Let’s face it, you don’t always wake up wanting to conquer the world and participate in a triathlon. I totally get it. But the good news is, you don’t have to—you just have to commit to doing SOMETHING regularly. When you don’t want to go to the gym, take a walk or exercise—that’s when you need to do it most! Build up your consistency (mental muscle) when you are feeling weak in resolve. You will train yourself to be more consistent instead of letting your temporary mood decide your health. Commit to the healthy routine you have established for yourself. A great way to avoid skipping workouts is to ask yourself how you will feel afterward. You can feel proud of your dedication and gain the exhilaration of accomplishment, or you can be disappointed and defeated that you skipped, again.
It's so easy to justify excuses in the moment.
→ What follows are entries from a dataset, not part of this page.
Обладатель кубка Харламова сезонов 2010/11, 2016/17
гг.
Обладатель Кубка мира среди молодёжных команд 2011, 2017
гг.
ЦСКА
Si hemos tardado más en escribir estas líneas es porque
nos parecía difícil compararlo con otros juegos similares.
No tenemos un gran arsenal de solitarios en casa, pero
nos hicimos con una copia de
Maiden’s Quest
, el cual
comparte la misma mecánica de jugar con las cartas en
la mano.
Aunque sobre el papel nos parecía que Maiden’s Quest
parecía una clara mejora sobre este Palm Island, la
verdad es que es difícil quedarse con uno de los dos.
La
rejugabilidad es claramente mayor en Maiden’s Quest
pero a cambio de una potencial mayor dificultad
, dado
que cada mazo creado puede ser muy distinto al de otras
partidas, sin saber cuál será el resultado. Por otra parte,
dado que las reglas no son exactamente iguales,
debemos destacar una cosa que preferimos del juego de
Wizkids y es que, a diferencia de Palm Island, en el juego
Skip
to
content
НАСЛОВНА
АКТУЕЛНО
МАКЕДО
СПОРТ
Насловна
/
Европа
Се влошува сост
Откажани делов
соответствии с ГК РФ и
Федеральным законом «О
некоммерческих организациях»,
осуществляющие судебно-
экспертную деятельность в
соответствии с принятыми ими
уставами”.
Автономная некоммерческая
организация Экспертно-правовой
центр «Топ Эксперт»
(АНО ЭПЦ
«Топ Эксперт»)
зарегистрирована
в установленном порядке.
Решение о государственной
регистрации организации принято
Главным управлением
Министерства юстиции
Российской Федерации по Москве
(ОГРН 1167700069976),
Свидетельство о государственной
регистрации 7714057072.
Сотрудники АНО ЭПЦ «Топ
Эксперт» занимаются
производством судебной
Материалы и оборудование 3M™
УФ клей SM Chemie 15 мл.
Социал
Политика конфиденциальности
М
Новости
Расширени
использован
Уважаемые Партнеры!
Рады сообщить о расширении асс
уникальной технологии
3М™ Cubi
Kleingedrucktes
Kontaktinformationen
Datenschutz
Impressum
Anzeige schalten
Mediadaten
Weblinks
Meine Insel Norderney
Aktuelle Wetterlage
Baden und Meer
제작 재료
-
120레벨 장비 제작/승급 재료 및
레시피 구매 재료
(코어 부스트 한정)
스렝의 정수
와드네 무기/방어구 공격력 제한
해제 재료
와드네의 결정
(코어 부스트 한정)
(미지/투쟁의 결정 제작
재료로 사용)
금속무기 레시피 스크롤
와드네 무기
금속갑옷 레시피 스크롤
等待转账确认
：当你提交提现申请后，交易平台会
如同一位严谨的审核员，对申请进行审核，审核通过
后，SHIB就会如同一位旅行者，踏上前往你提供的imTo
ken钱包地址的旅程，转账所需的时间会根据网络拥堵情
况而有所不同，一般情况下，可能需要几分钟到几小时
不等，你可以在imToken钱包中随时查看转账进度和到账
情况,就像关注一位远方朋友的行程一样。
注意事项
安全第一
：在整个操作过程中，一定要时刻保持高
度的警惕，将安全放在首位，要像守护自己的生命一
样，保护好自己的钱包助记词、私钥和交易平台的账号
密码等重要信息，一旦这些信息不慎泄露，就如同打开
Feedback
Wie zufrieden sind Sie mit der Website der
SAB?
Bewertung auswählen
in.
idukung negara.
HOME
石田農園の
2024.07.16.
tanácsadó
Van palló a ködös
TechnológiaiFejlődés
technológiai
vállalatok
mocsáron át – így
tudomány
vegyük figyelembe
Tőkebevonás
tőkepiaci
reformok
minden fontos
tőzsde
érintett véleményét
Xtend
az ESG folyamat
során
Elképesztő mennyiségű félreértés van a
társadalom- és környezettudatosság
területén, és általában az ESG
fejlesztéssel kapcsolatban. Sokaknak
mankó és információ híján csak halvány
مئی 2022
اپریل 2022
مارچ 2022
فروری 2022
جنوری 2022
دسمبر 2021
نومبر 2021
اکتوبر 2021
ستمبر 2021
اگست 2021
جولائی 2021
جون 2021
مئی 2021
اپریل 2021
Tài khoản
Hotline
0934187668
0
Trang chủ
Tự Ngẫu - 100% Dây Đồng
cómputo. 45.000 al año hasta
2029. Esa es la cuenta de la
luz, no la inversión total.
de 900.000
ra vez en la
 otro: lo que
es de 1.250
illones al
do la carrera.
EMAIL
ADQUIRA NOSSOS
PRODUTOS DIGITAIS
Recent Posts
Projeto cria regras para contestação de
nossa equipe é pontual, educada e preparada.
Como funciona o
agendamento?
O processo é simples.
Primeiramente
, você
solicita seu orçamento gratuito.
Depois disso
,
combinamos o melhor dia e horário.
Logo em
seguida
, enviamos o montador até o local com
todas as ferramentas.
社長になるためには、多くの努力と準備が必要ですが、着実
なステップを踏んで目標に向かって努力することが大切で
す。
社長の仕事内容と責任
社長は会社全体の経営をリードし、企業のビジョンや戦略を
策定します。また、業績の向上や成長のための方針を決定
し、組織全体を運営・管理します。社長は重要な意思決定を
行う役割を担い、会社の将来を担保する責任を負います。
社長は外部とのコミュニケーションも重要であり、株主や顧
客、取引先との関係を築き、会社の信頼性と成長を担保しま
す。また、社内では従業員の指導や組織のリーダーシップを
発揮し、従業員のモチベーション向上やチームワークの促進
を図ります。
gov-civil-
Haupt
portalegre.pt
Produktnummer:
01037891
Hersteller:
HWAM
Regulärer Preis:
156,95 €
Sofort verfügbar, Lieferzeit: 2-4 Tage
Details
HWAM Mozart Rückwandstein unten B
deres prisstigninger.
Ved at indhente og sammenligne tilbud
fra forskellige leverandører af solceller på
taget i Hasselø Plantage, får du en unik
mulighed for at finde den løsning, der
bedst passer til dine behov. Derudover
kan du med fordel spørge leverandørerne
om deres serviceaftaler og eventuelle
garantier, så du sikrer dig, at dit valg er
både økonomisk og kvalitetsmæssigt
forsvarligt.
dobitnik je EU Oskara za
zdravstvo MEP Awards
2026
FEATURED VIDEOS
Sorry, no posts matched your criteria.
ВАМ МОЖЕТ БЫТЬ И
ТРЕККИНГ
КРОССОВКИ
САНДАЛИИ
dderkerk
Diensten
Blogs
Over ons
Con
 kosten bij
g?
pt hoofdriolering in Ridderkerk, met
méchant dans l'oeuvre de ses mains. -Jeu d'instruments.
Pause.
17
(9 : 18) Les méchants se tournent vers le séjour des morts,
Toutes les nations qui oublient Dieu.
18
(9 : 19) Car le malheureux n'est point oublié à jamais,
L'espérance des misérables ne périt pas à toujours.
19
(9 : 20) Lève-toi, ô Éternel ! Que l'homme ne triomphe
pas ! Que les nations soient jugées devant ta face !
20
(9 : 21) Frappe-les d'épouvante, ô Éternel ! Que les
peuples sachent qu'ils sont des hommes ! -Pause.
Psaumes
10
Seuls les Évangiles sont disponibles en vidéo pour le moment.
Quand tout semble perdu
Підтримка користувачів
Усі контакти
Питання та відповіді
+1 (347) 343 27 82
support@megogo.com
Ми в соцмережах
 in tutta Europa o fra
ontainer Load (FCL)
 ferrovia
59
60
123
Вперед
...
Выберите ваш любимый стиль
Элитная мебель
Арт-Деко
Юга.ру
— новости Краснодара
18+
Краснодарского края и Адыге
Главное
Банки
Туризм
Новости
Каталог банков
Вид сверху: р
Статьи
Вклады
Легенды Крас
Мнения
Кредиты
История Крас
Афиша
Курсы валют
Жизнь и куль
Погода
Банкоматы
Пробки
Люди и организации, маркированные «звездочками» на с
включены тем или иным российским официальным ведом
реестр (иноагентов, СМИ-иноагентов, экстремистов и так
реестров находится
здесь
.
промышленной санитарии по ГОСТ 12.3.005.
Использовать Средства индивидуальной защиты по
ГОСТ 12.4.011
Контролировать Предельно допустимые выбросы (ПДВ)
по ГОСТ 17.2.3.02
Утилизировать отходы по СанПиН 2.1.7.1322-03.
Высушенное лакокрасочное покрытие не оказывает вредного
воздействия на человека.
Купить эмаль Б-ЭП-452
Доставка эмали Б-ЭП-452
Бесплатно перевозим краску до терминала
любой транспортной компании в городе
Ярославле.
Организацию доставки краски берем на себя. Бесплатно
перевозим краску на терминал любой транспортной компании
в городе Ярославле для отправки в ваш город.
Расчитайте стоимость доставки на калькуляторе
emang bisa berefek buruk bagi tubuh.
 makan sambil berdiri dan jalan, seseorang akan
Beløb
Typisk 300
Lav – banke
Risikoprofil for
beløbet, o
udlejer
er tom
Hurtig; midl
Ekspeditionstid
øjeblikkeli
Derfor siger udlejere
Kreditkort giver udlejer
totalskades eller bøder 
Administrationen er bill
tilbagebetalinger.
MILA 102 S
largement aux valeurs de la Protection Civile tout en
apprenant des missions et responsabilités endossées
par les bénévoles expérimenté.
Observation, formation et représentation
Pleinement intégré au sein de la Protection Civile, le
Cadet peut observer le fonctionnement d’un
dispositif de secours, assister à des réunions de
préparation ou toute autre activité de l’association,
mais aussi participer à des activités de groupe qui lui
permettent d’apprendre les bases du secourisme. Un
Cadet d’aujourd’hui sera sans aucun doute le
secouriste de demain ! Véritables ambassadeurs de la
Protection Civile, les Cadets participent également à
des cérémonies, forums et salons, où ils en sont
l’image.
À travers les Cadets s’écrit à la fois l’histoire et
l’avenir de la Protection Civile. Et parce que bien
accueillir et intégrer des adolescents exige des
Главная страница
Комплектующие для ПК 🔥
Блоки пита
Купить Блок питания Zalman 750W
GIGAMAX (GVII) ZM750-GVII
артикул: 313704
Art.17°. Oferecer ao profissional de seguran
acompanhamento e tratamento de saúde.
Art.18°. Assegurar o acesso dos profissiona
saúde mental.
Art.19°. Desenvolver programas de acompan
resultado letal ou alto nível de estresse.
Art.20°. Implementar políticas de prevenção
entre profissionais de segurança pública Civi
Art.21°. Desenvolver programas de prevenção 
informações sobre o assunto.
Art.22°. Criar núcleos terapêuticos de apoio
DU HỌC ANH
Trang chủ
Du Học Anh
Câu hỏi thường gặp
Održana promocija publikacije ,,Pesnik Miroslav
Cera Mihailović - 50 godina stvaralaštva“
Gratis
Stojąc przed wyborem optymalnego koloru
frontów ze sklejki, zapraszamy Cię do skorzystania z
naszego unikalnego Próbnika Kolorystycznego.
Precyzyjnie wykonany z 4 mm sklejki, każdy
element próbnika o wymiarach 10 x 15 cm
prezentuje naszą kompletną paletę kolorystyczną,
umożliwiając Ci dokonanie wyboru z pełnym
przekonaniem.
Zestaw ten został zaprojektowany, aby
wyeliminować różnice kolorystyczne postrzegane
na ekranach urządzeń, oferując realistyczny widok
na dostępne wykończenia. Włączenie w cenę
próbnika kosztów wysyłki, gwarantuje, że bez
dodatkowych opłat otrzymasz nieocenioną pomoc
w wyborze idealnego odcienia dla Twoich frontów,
Research indicates that people make dozens of justifications for their behavior daily. Maybe you justify not working out today by promising yourself you will start tomorrow or when the weather is nice. Or you justify eating whatever you want because you are going through a rough patch right now. Maybe your justifications are about lack of time—and you use your schedule as an excuse not to exercise or eat right. I understand busy. But what if you prioritized exercise first—before anything else shows up on your calendar? If you approach every day with the decision to get your workout on the schedule and then figure out everything else around it, you will stick to it. Find a time to work out—even if it means waking up before the sun comes up—because you know how important it is for your long-term health. That’s consistency in action. You, too can choose to be consistent despite your schedule and current mood.
Routine can be boring.
Habit isn’t the sexiest of concepts. It’s routine. It’s consistency. It’s commitment. Working out most days and making the right choices about what you eat isn’t always glamorous—but your results will be. When you are making that daily choice to show up—think of what you will gain. You will enjoy your clothes, the mirror reflection looking back at you or that number on the scale. You will be happy when the doctor says, “Your health numbers look great.” You will get excited when friends and family ask you what you have been doing because you look vibrant and full of energy.
Healthy habits show that you make your health a priority. Send yourself the repeated message that you deserve it!